В ответ на откровенность Равиль рассказал о своей семье и родителях. Это были пожилые люди, которые поздно встретились и поженились. Родившаяся двойня подорвала здоровье матери, и она потеряла возможность ходить; болезнь приковала ее к инвалидному креслу. В ту пору с ними жила старшая сестра мамы, бездетная вдова, которая взяла на себя всю работу по дому. Отец же содержал несколько лавок, торговал антиквариатом, поэтому в материальном плане их семья никогда не бедствовала. Дети росли. Ребекка сидела дома, помогала тете по хозяйству, а Равиль учился. Время вне занятий он проводил в лавке с отцом, прибирал, бегал с мелкими поручениями, учился управлять семейным делом, а так же набирался жизненного опыта. Потом сестра матери неожиданно скончалась, и все домашние хлопоты и уход за родительницей свалился на руки юной тринадцатилетней Ребекки. Отец их был прижимист и не стал нанимать ей в помощь прислугу. Равиль же продолжал жить куда более насыщенной, свободной и интересной жизнью, чем его сестра.

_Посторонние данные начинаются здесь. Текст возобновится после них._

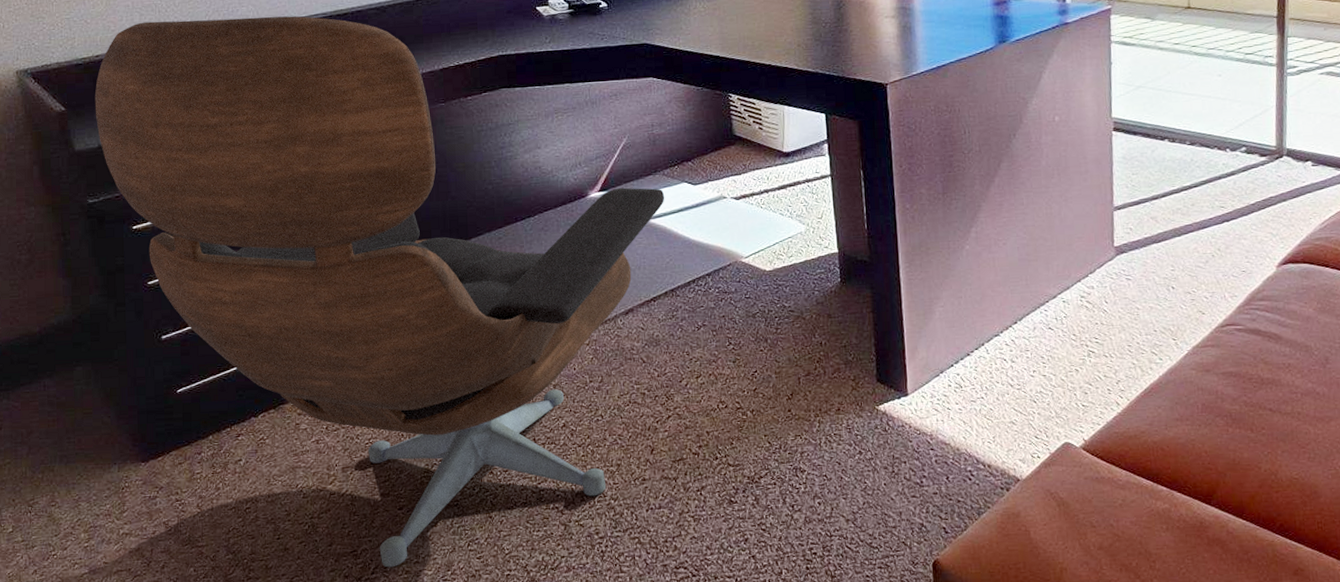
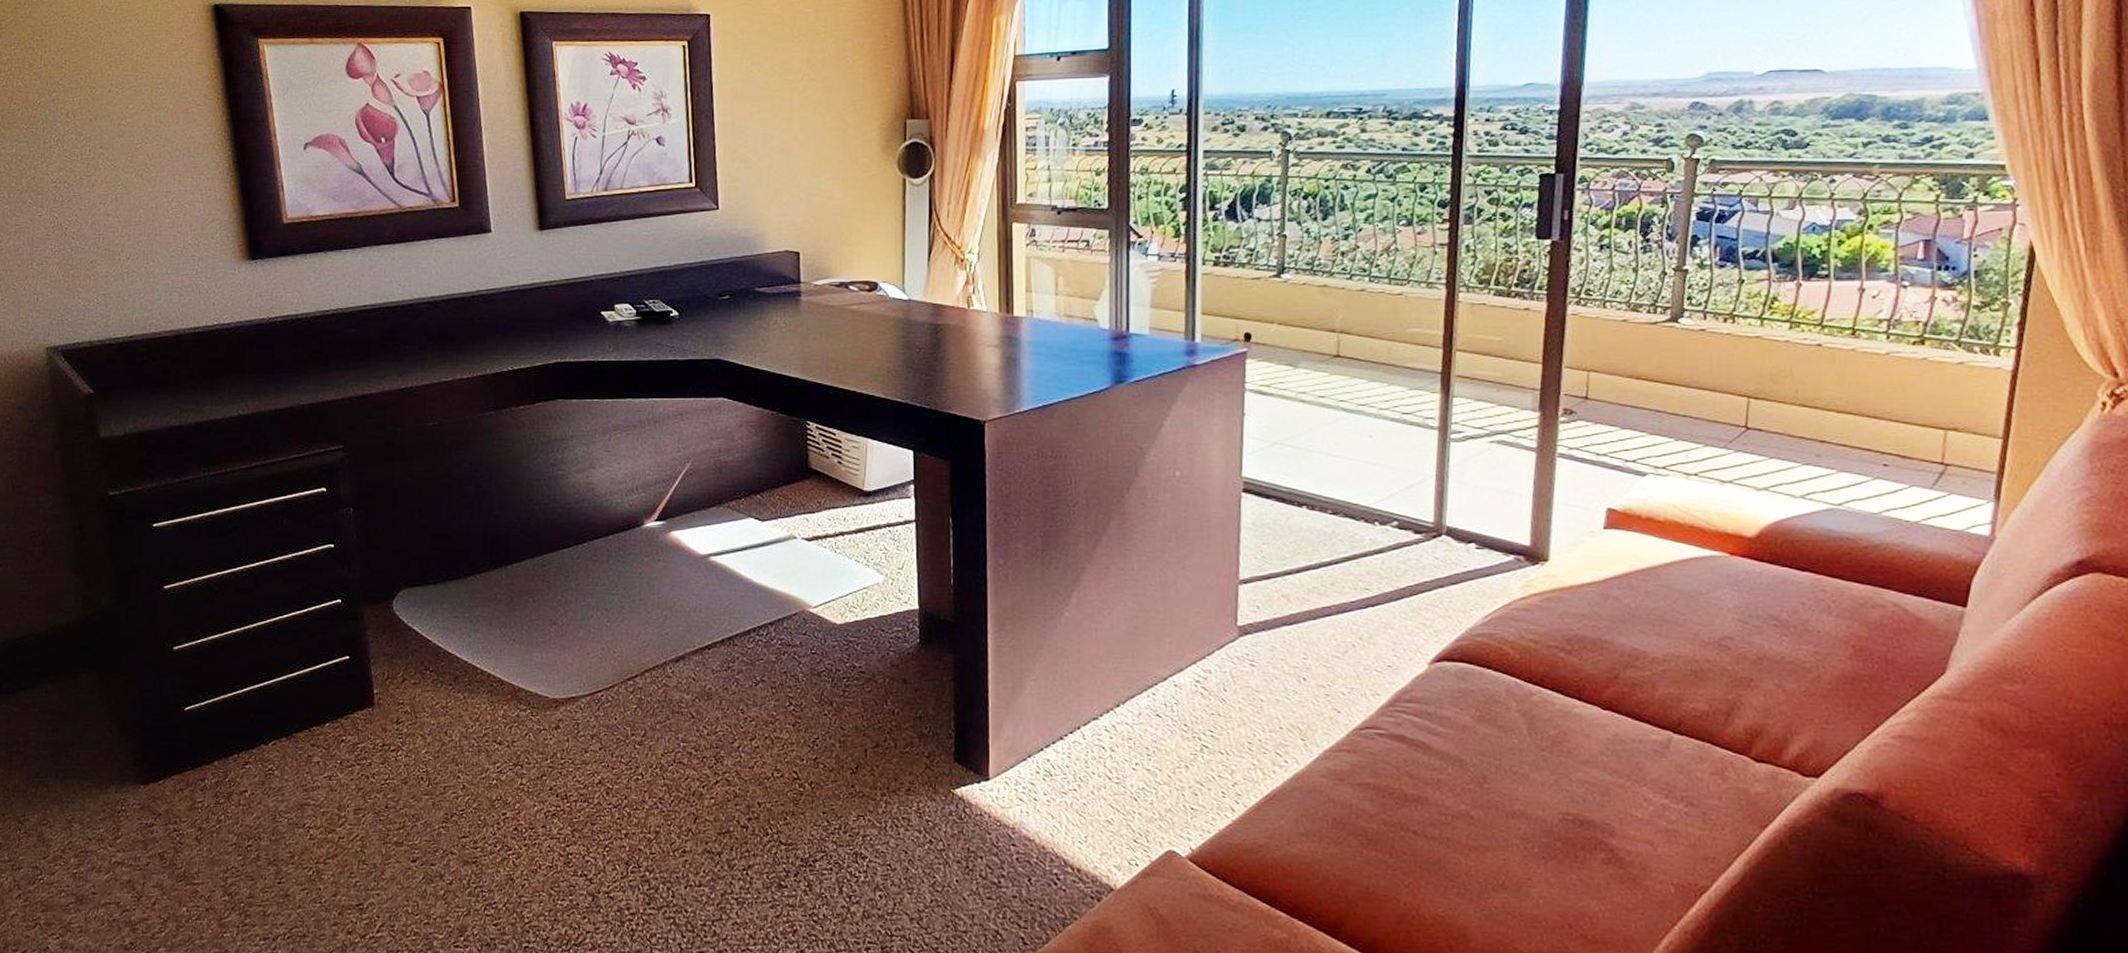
office chair: present [94,16,665,568] -> none [124,303,728,927]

— Значит, несчастная Ребекка была твоей служанкой. Я сразу заметил, что это трудолюбивая и неизбалованная жизнью девушка, в отличии от тебя, — с улыбкой подтрунил Стефан.
— Может быть, и так, — охотно ответил Равиль, — но отец хотел для меня лучшего будущего. А сестра моя, между прочим, слыла очень престижной невестой, да еще и с солидным приданным. Ну, а дальше нас всех переселили в гетто, заставив бросить все добро. Потом мы еще несколько месяцев жили на квартире, все в одной комнате. Нам говорили, что нас депортируют туда, где нужна рабочая сила и выдадут дома и участки, но это касалось только трудоспособных. И в один день пришли они, автоматчики. Велели всем идти на улицу, в общую колонну. Мы с Ребеккой вышли, а мама наша не могла ходить. Отец тогда благословил нас и решил остаться с мамой до самого конца. Я знаю, что их убили, сам слышал выстрелы…

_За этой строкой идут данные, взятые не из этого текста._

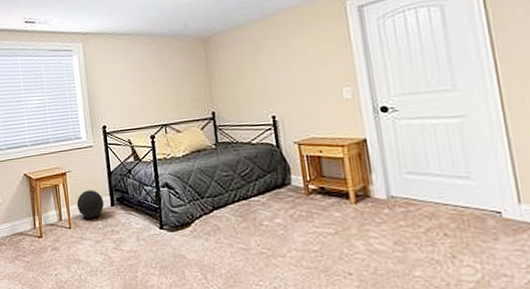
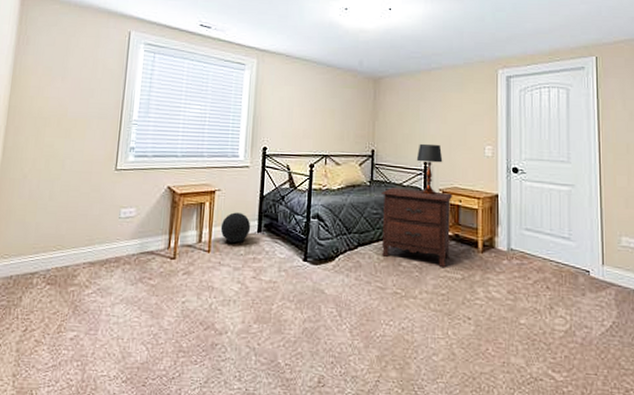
nightstand: none [229,144,317,223] -> present [381,188,453,267]
table lamp: none [262,95,294,150] -> present [416,143,443,195]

Равиль сглотнул, готовый разрыдаться, пытаясь справиться с эмоциями. Стефан, чтобы поддержать его, сжал ладонь юноши. И эта взаимная откровенность вдруг сделала их значительно ближе. В ту ночь еврей заснул у немца на плече, раскованно вклинившись коленом ему между ног, к великому удовольствию последнего.

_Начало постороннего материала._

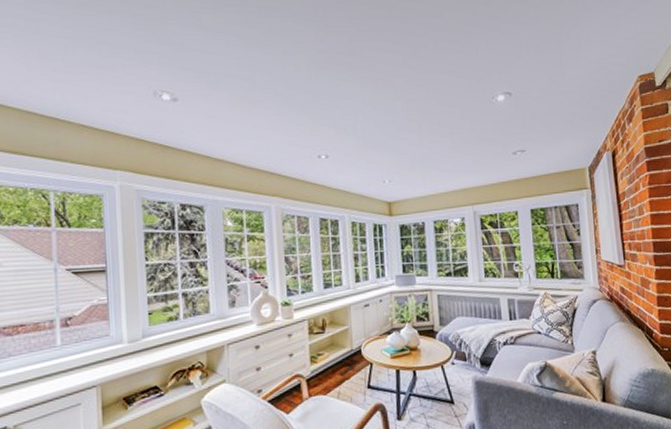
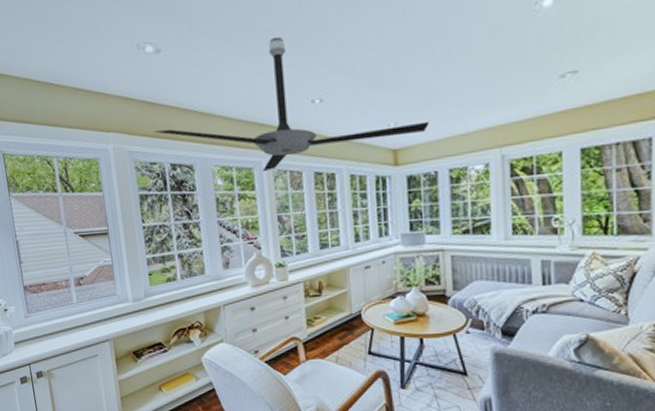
ceiling fan: none [165,99,417,216] -> present [154,36,430,172]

— Все будет хорошо, — шептал ему Стефан, засыпая. — Ты выживешь. Я сделаю для этого все, клянусь тебе. Я не смог спасти своего Мойшу, но спасу тебя. Ты выберешься из этого ада, вы с Ребеккой заведете свои семьи и родите детей. Я готов пойти ради этого на все.
На следующий день Стефан, после утреннего минета, превратившегося для него в добрую и приятную традицию, в отличном настроении пошел на службу. Сердце грело то, что он-таки победил весь злобный мир, в том числе и брата, и отстоял всех своих домашних. По пути он бодро здоровался с коллегами, потом отсидел совещание. Ганс тоже выглядел на редкость воодушевленным. На Стефана он принципиально не смотрел. После совещания офицер прибыл в комендатуру, вошел в свой кабинет, в предвкушении приятной встречи со своим секретарем Маркусом.
И изумленно застыл, не застав его в кабинете. Вместо Маркуса там хозяйничал старик лет шестидесяти, сгорбленный и крайне неопрятный. К тому же, по толстенным линзам его очков было очевидно, что этот человек почти слепой.
— В чем дело? — ледяным тоном спросил Стефан. — Где мой секретарь?
— Теперь я ваш секретарь, господин офицер, — прошамкал старик своим беззубым ртом. Стефан почувствовал озноб от лютой, неистовой злобы. Итак, рано он радовался. Наивно было думать, что Ганс вот так просто оставил бы его в покое.
— Где Ротманс? — гневно потребовал ответа офицер.
— Его специальным указом господина коменданта перевели в Биркенау**, — ответил новый его секретарь дребезжащим от старости голосом.
Стефан просто не поверил своим глазам и ушам. Он не мог смириться с таким положением вещей! Нужно было срочно что-то сделать!